Cardiovascular health and disease: In a new consortium co-led by Peipei Ping, we are building a new Big Data center focused on proteomics analysis of cardiovascular disease. The goal of this multi-site multi-investigator center will be the generation of an integrated community platform for data warehousing, analysis, sharing, and annotation. This effort will be focused on cardiovascular health and disease, leveraging several large and well-phenotyped populations that have been profiled using genomic and proteomic technologies.

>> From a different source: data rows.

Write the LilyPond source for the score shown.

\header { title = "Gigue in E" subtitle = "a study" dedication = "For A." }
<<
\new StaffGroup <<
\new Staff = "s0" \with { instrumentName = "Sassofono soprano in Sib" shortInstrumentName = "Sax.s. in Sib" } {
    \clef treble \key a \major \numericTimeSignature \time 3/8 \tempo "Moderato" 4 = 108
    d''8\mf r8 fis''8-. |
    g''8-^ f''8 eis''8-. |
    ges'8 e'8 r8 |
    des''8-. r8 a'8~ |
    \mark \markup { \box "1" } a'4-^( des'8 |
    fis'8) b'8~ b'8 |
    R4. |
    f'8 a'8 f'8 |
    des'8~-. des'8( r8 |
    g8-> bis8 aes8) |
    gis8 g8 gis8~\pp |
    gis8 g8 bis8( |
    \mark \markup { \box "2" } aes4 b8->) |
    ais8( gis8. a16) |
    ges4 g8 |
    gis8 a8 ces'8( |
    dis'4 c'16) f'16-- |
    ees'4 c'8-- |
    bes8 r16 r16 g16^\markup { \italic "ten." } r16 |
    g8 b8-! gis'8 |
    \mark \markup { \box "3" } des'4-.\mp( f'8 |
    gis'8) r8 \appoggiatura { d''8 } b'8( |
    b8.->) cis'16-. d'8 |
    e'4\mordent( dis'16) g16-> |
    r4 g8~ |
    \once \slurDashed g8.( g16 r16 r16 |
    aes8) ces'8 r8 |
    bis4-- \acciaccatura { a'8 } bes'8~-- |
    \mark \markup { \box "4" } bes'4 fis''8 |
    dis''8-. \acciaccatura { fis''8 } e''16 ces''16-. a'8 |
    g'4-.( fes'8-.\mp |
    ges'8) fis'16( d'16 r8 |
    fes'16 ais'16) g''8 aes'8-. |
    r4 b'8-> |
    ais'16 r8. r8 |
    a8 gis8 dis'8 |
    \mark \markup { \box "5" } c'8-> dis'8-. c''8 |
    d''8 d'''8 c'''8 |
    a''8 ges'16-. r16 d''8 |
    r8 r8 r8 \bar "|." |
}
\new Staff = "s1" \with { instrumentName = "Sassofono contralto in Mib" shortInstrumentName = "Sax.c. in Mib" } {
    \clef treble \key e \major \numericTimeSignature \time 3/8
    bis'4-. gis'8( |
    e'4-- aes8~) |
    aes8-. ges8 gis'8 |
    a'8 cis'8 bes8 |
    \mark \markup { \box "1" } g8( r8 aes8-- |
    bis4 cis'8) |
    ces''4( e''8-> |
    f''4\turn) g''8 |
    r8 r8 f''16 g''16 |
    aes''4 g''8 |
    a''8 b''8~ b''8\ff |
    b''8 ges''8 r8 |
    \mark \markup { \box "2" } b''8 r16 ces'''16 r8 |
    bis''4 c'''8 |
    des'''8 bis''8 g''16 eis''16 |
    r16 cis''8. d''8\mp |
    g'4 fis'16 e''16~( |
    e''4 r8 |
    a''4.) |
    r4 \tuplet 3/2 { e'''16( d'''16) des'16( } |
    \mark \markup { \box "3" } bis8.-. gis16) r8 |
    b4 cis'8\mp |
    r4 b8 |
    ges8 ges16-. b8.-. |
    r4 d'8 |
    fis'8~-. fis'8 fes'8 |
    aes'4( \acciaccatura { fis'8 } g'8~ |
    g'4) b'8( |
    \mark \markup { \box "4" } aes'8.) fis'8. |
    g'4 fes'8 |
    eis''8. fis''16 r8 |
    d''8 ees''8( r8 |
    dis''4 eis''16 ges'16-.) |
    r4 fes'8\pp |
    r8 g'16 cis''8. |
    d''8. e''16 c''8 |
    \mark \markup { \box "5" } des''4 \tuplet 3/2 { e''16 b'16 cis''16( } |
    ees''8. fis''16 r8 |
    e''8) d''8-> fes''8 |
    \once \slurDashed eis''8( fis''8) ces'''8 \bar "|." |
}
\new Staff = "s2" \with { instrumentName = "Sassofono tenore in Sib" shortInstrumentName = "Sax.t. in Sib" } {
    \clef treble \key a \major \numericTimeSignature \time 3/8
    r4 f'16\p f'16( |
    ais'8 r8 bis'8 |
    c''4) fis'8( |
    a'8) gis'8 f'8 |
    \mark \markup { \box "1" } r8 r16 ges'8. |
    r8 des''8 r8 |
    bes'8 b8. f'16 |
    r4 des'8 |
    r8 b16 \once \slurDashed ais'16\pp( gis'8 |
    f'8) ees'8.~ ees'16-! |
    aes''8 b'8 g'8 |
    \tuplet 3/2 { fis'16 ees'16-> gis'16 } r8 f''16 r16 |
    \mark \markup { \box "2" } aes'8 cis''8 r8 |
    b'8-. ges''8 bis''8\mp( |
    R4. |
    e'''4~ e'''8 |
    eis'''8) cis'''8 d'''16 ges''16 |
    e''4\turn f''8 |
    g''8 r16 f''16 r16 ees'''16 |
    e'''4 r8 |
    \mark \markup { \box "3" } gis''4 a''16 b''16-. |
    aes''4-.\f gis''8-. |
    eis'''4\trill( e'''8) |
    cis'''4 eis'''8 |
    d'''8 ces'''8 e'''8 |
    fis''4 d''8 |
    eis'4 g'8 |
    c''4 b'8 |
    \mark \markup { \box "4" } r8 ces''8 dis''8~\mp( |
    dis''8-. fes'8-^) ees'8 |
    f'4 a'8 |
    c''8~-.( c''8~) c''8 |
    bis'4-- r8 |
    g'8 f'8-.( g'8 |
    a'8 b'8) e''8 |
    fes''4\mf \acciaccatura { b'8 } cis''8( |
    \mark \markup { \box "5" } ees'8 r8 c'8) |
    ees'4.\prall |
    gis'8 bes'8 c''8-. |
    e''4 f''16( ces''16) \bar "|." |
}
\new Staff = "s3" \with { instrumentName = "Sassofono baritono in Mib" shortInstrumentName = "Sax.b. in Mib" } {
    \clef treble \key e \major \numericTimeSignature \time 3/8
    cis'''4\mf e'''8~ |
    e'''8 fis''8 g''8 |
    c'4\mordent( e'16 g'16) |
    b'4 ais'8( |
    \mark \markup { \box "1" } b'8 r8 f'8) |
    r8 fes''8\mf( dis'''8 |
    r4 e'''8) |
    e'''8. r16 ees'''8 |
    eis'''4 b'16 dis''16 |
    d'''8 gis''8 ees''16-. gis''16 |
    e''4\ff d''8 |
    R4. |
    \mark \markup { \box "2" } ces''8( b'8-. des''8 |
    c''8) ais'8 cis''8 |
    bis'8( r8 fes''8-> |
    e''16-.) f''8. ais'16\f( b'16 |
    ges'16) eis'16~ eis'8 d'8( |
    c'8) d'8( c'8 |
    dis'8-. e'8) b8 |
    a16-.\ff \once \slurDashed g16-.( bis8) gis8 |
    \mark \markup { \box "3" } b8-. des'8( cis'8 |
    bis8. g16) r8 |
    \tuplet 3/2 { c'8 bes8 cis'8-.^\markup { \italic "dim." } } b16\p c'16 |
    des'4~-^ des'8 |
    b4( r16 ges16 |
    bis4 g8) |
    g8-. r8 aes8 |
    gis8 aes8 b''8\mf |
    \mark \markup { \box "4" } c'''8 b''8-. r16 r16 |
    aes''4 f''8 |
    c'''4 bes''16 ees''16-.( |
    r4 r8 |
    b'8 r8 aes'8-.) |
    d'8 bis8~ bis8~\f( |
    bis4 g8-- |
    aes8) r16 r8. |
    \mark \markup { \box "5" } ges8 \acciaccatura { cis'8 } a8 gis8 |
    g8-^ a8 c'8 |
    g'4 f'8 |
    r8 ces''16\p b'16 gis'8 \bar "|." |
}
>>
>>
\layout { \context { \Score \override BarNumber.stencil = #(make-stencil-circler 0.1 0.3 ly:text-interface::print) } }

N-of-1 cancer profiling: In collaboration with clinical oncologists at several sites, we have developed a highly optimized pipeline for suggesting personalized cancer therapeutics based on a tumor’s molecular profile. This pipeline was optimized for an aggressive two-week turn-around from the time of biopsy to the generation of a simple genomic report for the treating physician. Importantly, in contrast to many commercial offerings that perform comparable analyses, all of the software and databases that we are developing are released via open-source and free licenses. We strongly believe that open community collaboration will be the most effective route to personalized genomic medicine.